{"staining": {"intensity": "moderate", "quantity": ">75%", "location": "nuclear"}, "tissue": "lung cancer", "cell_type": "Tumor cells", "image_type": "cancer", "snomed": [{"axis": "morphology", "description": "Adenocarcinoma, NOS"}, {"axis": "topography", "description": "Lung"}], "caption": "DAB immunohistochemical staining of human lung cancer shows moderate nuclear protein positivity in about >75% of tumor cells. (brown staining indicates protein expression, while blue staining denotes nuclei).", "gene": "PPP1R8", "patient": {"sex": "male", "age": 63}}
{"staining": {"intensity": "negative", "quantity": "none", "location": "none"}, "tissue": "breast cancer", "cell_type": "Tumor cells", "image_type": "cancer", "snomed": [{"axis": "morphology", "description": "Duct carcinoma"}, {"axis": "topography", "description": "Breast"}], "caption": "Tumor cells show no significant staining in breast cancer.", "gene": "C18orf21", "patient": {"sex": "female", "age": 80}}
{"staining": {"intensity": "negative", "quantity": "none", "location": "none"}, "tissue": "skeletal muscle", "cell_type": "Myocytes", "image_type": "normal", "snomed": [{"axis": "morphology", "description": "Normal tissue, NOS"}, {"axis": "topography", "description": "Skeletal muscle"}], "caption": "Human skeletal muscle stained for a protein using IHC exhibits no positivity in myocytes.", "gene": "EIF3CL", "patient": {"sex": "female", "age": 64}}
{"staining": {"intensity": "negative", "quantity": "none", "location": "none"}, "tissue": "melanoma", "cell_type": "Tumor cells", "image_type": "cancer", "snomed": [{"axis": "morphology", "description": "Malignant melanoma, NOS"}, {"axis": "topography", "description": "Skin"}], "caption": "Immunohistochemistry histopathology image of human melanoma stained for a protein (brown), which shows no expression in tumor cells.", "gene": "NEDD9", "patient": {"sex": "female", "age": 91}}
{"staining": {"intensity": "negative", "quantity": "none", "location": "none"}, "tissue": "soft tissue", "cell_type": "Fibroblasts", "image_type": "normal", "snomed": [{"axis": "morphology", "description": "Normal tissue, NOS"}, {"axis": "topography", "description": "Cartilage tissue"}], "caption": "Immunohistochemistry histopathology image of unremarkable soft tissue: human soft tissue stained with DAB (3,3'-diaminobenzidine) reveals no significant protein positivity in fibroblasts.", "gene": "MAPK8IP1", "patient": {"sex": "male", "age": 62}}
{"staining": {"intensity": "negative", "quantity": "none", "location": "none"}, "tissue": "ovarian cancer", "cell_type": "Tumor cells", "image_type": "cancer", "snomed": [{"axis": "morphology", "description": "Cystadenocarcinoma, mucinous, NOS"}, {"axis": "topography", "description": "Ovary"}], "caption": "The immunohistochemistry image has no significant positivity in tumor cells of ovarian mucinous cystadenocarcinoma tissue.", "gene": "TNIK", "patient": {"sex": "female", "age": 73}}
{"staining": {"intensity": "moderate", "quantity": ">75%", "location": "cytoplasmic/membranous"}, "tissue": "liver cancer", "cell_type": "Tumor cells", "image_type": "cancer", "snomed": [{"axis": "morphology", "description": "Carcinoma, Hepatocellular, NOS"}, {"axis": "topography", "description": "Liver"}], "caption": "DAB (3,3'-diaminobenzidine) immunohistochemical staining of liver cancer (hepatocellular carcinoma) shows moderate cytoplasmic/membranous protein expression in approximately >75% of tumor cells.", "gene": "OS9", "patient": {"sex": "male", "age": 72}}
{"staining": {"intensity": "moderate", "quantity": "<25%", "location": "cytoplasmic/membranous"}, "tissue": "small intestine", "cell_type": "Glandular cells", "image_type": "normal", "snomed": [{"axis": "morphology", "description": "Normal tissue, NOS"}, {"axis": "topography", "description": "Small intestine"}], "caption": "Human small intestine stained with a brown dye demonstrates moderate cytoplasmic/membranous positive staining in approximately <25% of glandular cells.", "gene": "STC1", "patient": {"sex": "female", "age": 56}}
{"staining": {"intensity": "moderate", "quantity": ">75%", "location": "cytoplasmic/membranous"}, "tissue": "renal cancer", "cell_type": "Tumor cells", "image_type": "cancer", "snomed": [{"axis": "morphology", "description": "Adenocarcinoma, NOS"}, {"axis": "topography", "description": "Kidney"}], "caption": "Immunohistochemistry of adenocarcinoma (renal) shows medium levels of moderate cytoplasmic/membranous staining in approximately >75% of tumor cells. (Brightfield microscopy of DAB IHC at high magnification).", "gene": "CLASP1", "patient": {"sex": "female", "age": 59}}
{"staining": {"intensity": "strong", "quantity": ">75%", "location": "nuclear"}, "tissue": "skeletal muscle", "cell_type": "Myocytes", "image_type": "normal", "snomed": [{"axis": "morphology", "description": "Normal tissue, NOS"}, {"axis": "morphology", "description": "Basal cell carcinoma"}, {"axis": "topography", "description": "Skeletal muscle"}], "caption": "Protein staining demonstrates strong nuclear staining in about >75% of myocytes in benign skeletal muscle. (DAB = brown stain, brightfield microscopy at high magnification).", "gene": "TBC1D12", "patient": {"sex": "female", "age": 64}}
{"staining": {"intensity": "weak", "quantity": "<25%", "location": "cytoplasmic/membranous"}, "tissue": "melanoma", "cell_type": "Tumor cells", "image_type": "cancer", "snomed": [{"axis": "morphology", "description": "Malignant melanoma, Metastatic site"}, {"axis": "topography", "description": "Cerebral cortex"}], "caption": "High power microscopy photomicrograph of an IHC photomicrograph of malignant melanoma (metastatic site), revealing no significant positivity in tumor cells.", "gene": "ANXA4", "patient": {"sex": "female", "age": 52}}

—————

• Your instructions
When you retype the entries above, keep every line identical to the source.

• Solution for this task
{"staining": {"intensity": "moderate", "quantity": ">75%", "location": "nuclear"}, "tissue": "lung cancer", "cell_type": "Tumor cells", "image_type": "cancer", "snomed": [{"axis": "morphology", "description": "Adenocarcinoma, NOS"}, {"axis": "topography", "description": "Lung"}], "caption": "DAB immunohistochemical staining of human lung cancer shows moderate nuclear protein positivity in about >75% of tumor cells. (brown staining indicates protein expression, while blue staining denotes nuclei).", "gene": "PPP1R8", "patient": {"sex": "male", "age": 63}}
{"staining": {"intensity": "negative", "quantity": "none", "location": "none"}, "tissue": "breast cancer", "cell_type": "Tumor cells", "image_type": "cancer", "snomed": [{"axis": "morphology", "description": "Duct carcinoma"}, {"axis": "topography", "description": "Breast"}], "caption": "Tumor cells show no significant staining in breast cancer.", "gene": "C18orf21", "patient": {"sex": "female", "age": 80}}
{"staining": {"intensity": "negative", "quantity": "none", "location": "none"}, "tissue": "skeletal muscle", "cell_type": "Myocytes", "image_type": "normal", "snomed": [{"axis": "morphology", "description": "Normal tissue, NOS"}, {"axis": "topography", "description": "Skeletal muscle"}], "caption": "Human skeletal muscle stained for a protein using IHC exhibits no positivity in myocytes.", "gene": "EIF3CL", "patient": {"sex": "female", "age": 64}}
{"staining": {"intensity": "negative", "quantity": "none", "location": "none"}, "tissue": "melanoma", "cell_type": "Tumor cells", "image_type": "cancer", "snomed": [{"axis": "morphology", "description": "Malignant melanoma, NOS"}, {"axis": "topography", "description": "Skin"}], "caption": "Immunohistochemistry histopathology image of human melanoma stained for a protein (brown), which shows no expression in tumor cells.", "gene": "NEDD9", "patient": {"sex": "female", "age": 91}}
{"staining": {"intensity": "negative", "quantity": "none", "location": "none"}, "tissue": "soft tissue", "cell_type": "Fibroblasts", "image_type": "normal", "snomed": [{"axis": "morphology", "description": "Normal tissue, NOS"}, {"axis": "topography", "description": "Cartilage tissue"}], "caption": "Immunohistochemistry histopathology image of unremarkable soft tissue: human soft tissue stained with DAB (3,3'-diaminobenzidine) reveals no significant protein positivity in fibroblasts.", "gene": "MAPK8IP1", "patient": {"sex": "male", "age": 62}}
{"staining": {"intensity": "negative", "quantity": "none", "location": "none"}, "tissue": "ovarian cancer", "cell_type": "Tumor cells", "image_type": "cancer", "snomed": [{"axis": "morphology", "description": "Cystadenocarcinoma, mucinous, NOS"}, {"axis": "topography", "description": "Ovary"}], "caption": "The immunohistochemistry image has no significant positivity in tumor cells of ovarian mucinous cystadenocarcinoma tissue.", "gene": "TNIK", "patient": {"sex": "female", "age": 73}}
{"staining": {"intensity": "moderate", "quantity": ">75%", "location": "cytoplasmic/membranous"}, "tissue": "liver cancer", "cell_type": "Tumor cells", "image_type": "cancer", "snomed": [{"axis": "morphology", "description": "Carcinoma, Hepatocellular, NOS"}, {"axis": "topography", "description": "Liver"}], "caption": "DAB (3,3'-diaminobenzidine) immunohistochemical staining of liver cancer (hepatocellular carcinoma) shows moderate cytoplasmic/membranous protein expression in approximately >75% of tumor cells.", "gene": "OS9", "patient": {"sex": "male", "age": 72}}
{"staining": {"intensity": "moderate", "quantity": "<25%", "location": "cytoplasmic/membranous"}, "tissue": "small intestine", "cell_type": "Glandular cells", "image_type": "normal", "snomed": [{"axis": "morphology", "description": "Normal tissue, NOS"}, {"axis": "topography", "description": "Small intestine"}], "caption": "Human small intestine stained with a brown dye demonstrates moderate cytoplasmic/membranous positive staining in approximately <25% of glandular cells.", "gene": "STC1", "patient": {"sex": "female", "age": 56}}
{"staining": {"intensity": "moderate", "quantity": ">75%", "location": "cytoplasmic/membranous"}, "tissue": "renal cancer", "cell_type": "Tumor cells", "image_type": "cancer", "snomed": [{"axis": "morphology", "description": "Adenocarcinoma, NOS"}, {"axis": "topography", "description": "Kidney"}], "caption": "Immunohistochemistry of adenocarcinoma (renal) shows medium levels of moderate cytoplasmic/membranous staining in approximately >75% of tumor cells. (Brightfield microscopy of DAB IHC at high magnification).", "gene": "CLASP1", "patient": {"sex": "female", "age": 59}}
{"staining": {"intensity": "strong", "quantity": ">75%", "location": "nuclear"}, "tissue": "skeletal muscle", "cell_type": "Myocytes", "image_type": "normal", "snomed": [{"axis": "morphology", "description": "Normal tissue, NOS"}, {"axis": "morphology", "description": "Basal cell carcinoma"}, {"axis": "topography", "description": "Skeletal muscle"}], "caption": "Protein staining demonstrates strong nuclear staining in about >75% of myocytes in benign skeletal muscle. (DAB = brown stain, brightfield microscopy at high magnification).", "gene": "TBC1D12", "patient": {"sex": "female", "age": 64}}
{"staining": {"intensity": "weak", "quantity": "<25%", "location": "cytoplasmic/membranous"}, "tissue": "melanoma", "cell_type": "Tumor cells", "image_type": "cancer", "snomed": [{"axis": "morphology", "description": "Malignant melanoma, Metastatic site"}, {"axis": "topography", "description": "Cerebral cortex"}], "caption": "High power microscopy photomicrograph of an IHC photomicrograph of malignant melanoma (metastatic site), revealing no significant positivity in tumor cells.", "gene": "ANXA4", "patient": {"sex": "female", "age": 52}}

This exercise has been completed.